Kendala lain, seperti target penyelesaian dan pembengkakan biaya, tidak sepenuhnya menjadi beban Indonesia. Perlu diketahui kembali bahwa proyek ini bukanlah bantuan China, bukan pula pinjaman dari Pemerintah China kepada Indonesia, melainkan investasi China di Indonesia. Sehingga jika ada kendala seperti adanya pembengkakan biaya, tentunya bukan menjadi tanggung jawab penuh Pemerintah Indonesia. Hal ini disebabkan perbedaan perhitungan cost overruns antara Indonesia dan China. Dan tentu saja pembengkakan biaya masih dalam tahap negosiasi.
Keberhasilan proyek ini 100 persen. Dikatakan 100 persen karena pemerintah kedua negara sangat berkonsentrasi untuk melanjutkan proyek ini.
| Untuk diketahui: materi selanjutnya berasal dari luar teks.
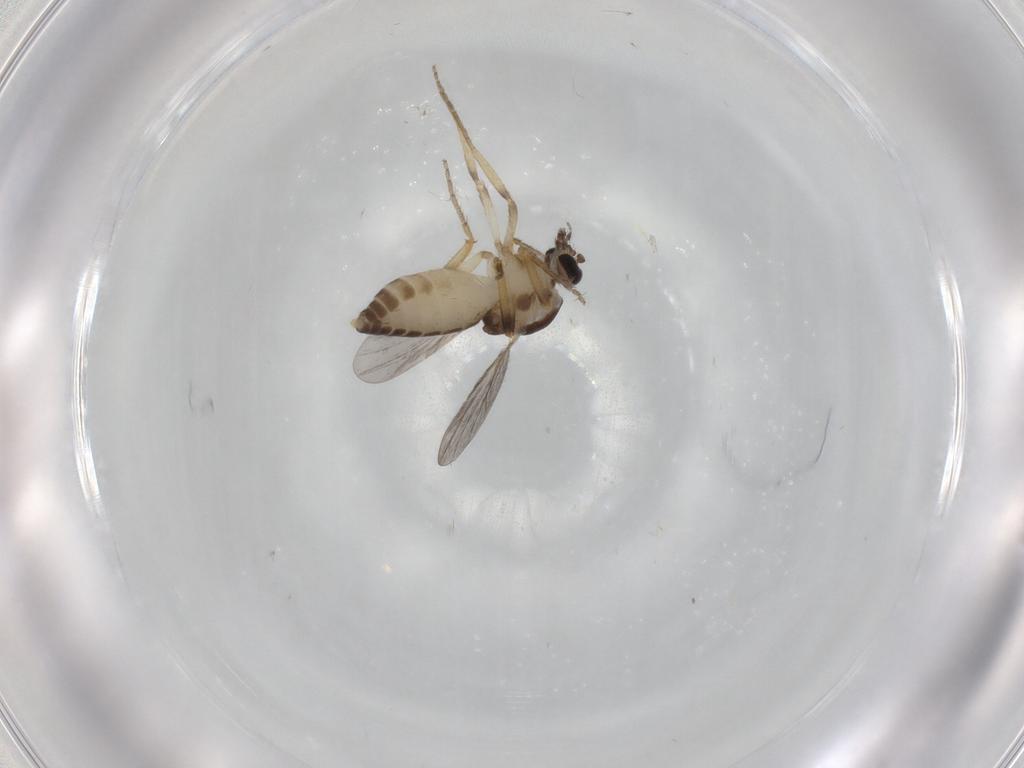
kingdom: Animalia
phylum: Arthropoda
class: Insecta
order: Diptera
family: Ceratopogonidae
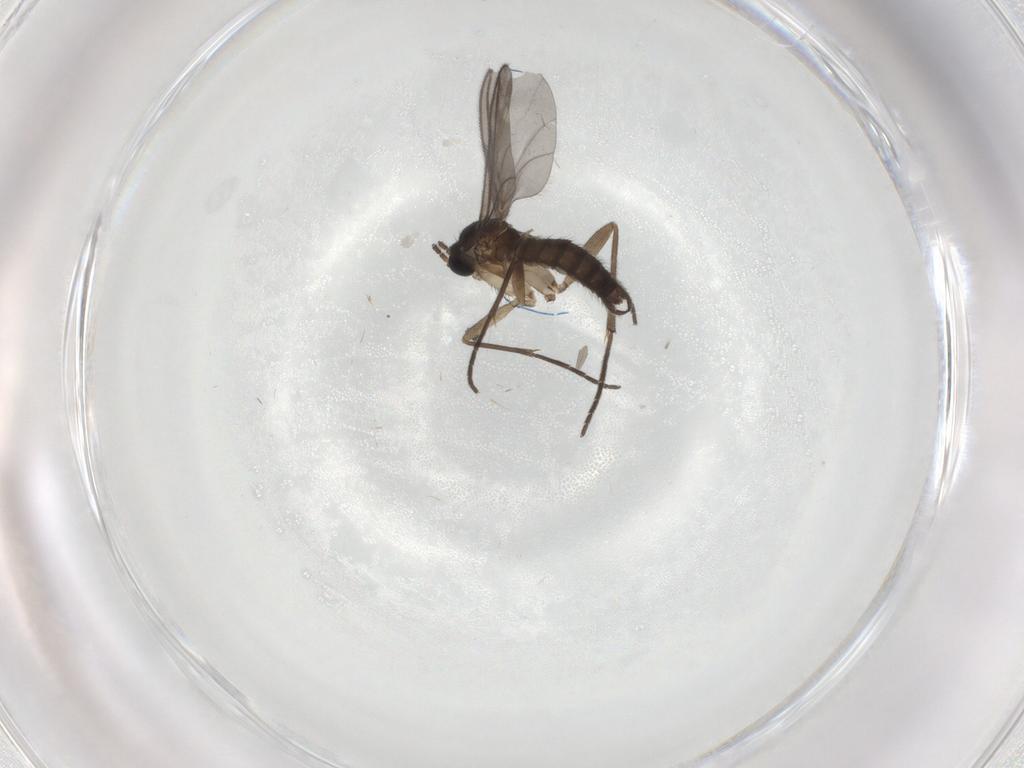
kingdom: Animalia
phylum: Arthropoda
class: Insecta
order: Diptera
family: Sciaridae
Dalam setiap pertemuan antara Presiden Jokowi dan Xi Jinping, kedua presiden selalu membahas proyek ini dan berdiskusi tentang semua kendala yang dihadapi dua negara. Misalnya, Pemerintah China akan menyatakan dengan serius bahwa mereka akan menyelesaikan masalah jika tantangan datang dari pihak China. Contohnya, terkait wabah Covid-19 atau virus corona yang khususnya melanda China, Pemerintah China memastikan proyek Kereta Cepat Jakarta-Bandung tetap berjalan sesuai rencana dengan memanfaatkan tenaga kerja lokal di Indonesia. Begitu pula dengan kendala yang dihadapi oleh pihak Indonesia seperti pembebasan lahan, Pemerintah Indonesia bertekad untuk menyelesaikan permasalahan tersebut dengan pihak-pihak yang berkepentingan.
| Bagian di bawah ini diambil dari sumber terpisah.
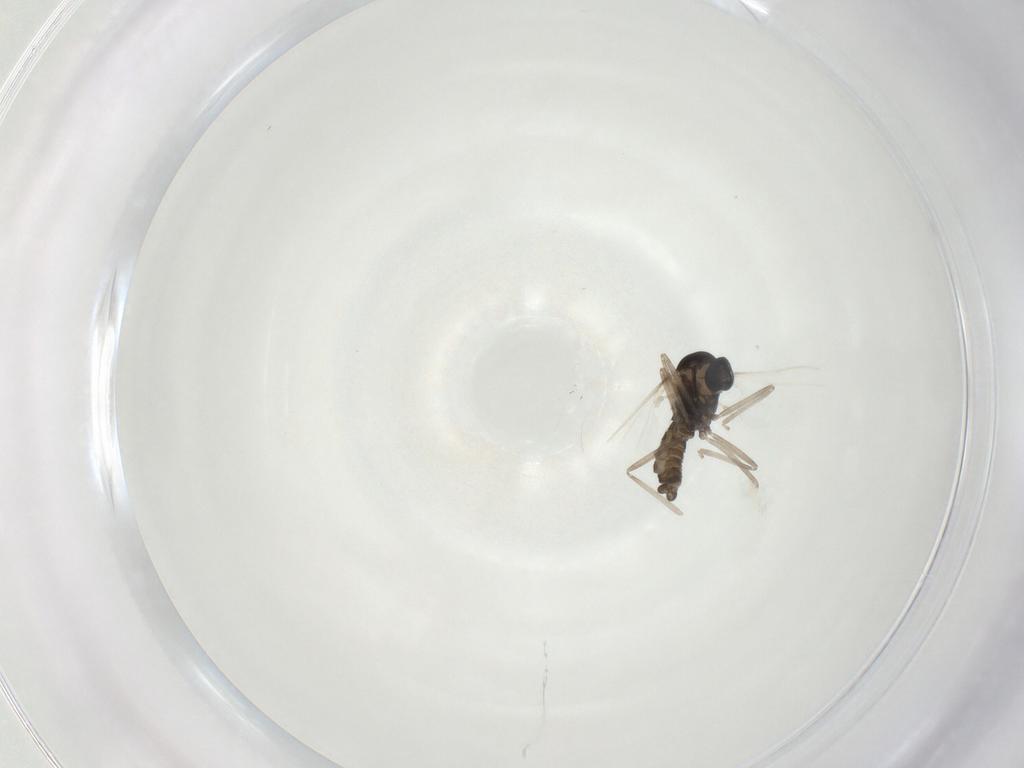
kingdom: Animalia
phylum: Arthropoda
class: Insecta
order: Diptera
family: Cecidomyiidae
Proyek Kereta Cepat Jakarta-Bandung merupakan proyek bersama antara Indonesia dan China. Jokowi mengatakan China berinvestasi dalam proyek Kereta Cepat Jakarta-Bandung. Dalam hubungan internasional, tentu saja ini adalah keberhasilan Jokowi dalam berdiplomasi dengan China. Presiden Jokowi juga telah melakukan berbagai terobosan di bidang investasi sekaligus menjawab keraguan negara lain yang ingin berinvestasi di Indonesia, yaitu dengan memangkas birokrasi perizinan dan menyederhanakan berbagai regulasi yang dianggap mempersulit investasi di Indonesia.
Khusus untuk China, Presiden Jokowi terus melakukan pendekatan yang antusias agar China bersedia meningkatkan investasinya di Indonesia dengan memberikan beberapa keistimewaan, salah satunya terpilihnya China sebagai operator yang bekerja sama dalam pembangunan kereta cepat Jakarta-Bandung.
Dalam hubungan internasional, selain diplomasi, Presiden memikirkan kepentingan nasional dan bagaimana diplomasi Indonesia bermanfaat bagi kepentingan nasional. Misalnya, pertimbangan dalam memilih China sebagai pemenang tender Kereta Cepat Jakarta-Bandung merupakan pilihan yang sangat rasional karena China memiliki kemampuan teknologi dan finansial yang tidak memerlukan jaminan pemerintah melalui APBN sehingga kerja sama dapat dilakukan atas dasar B ke B (bisnis ke bisnis). Apalagi, terpilihnya China sebagai pemenang tender Kereta Cepat Jakarta-Bandung membuka peluang bagi China untuk terus berinvestasi dalam pembangunan infrastruktur di Indonesia.